There is this mentality inside police organisations of “This is our case, and we have to solve it.” The police assume that, if they go looking for help from the same community they are protecting, people will look down upon them. Crowdsourcing is heading towards being the wave of tomorrow. Police organisations may have an obligation to become accustomed to it, and they must realise that there is an unusual source they’re not tapping into. Imagine having lots of people from the world over from many backgrounds looking at a case and figuring it out for police. Crowdsourcing could be the next big thing after DNA for solving crimes, and as social media evolves, and as more people come forward and volunteer more cases would get resolved.

In 2012, the FBI’s top Cyber lawyer, Steven Chabinsky, described government efforts in fighting Cybercrime a flopped approach, he insisted that support of the public may be necessary for combating Cyber threats. That work is slowly starting. In a case, a teacher at the University of Alabama worked with the students in his criminal justice class to assist the FBI to solve a $70 million Cyber-crime ring run by criminals.

Researchers and lab students investigating computer viruses at the University of Alabama at Birmingham helped the FBI track down the international cybercrime ring responsible for stealing tens of millions of dollars online. Beginning in 2007, the cyber ring used a class of malware called DNSChanger to infect approximately 4 million computers in over 100 countries. There were about 500,000 infections in the U.S., including computers belonging to individuals, businesses, and government agencies such as NASA. The thieves could manipulate Internet advertising to generate at least $14 million in illicit fees.

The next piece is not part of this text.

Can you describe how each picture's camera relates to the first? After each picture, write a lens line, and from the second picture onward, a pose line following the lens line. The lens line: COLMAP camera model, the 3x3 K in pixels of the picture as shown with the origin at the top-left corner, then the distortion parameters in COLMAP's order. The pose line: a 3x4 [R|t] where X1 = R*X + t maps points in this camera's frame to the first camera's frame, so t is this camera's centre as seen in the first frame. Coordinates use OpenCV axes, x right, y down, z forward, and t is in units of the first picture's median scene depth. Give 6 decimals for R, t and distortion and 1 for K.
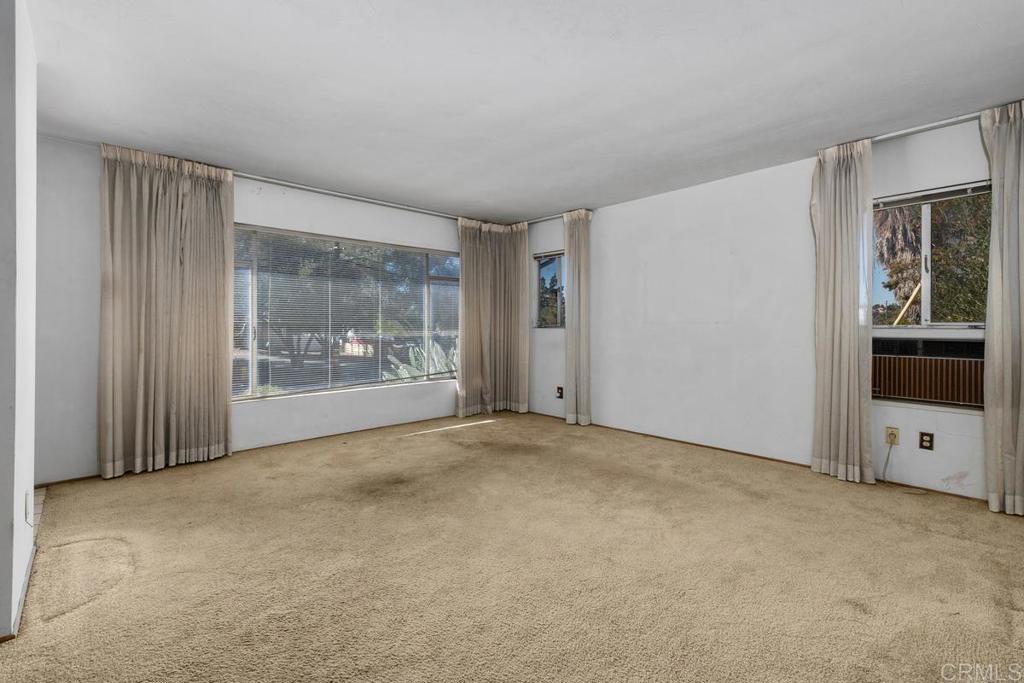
lens RADIAL K [[439.3, 0, 506.6], [0, 439.3, 327.9], [0, 0, 1]] dist [0.000995, -0.000337]
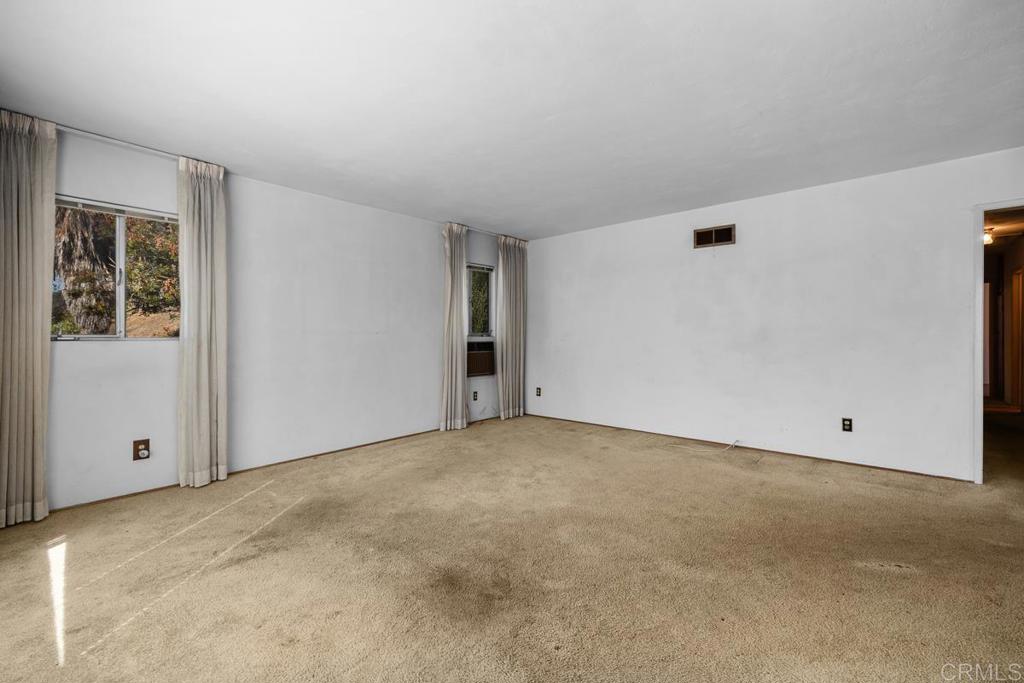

Sometimes, malware had the additional effect of preventing users’ anti-virus software and operating systems from updating, exposing infected machines to even more malicious software. But the FBI, because of the support of the students in tracking the bug, could arrest six Estonian nationals and charge them with running a sophisticated Internet fraud ring. The success of the complex international investigation, such as Operation Ghost Click, resulted from a strong working relationship between law enforcement, private industry, and international partners.

As per the American game designer Jane McGonigal, today there are more than half a billion people worldwide playing computer and video games at least an hour a day. That comes to three billion hours a week as a planet playing video games. What if they could channel these efforts for police work? Doing so would unlock enormous power and potential of channelising the wisdom of the crowds in a way that solves the world’s most significant problems. We could apply gamification to our nation’s critical infrastructure systems. We could create animated games where players could be let loose to find security vulnerabilities in everything from our virtual electricity grids to our transportation networks. Such games would not only fix cybersecurity issues but also to deal with emerging threats such as bioterrorism, artificial intelligence, autonomous weapons systems, and Nanotechnology and prevent such threats from becoming dystopian.

Prizes can also spark innovation and solve problems such as the Raymond Orteig prize money of $25000 that spurred Charles Lindbergh to become the first aviator to cross the Atlantic and helped create today’s aviation industry. The XPRIZE foundation established by Peter Diamandis paved the way for space tourism and commercial space flights. Fortunately, the XPRIZE Foundation is planning a cyber-security XPRIZE, with support from Deloitte Consulting.A $20 million purse money which is a mere.01 percent of annual revenues from the $150 billion software industry might go a long way in protecting our technological future.

We as individuals and organisations embody a global consciousness of the interdependence of all life. Individuals and nations can no longer resolve many of their problems by themselves. We need one another. Police and people by coming together will engender a more sustainable future for each other and the earth.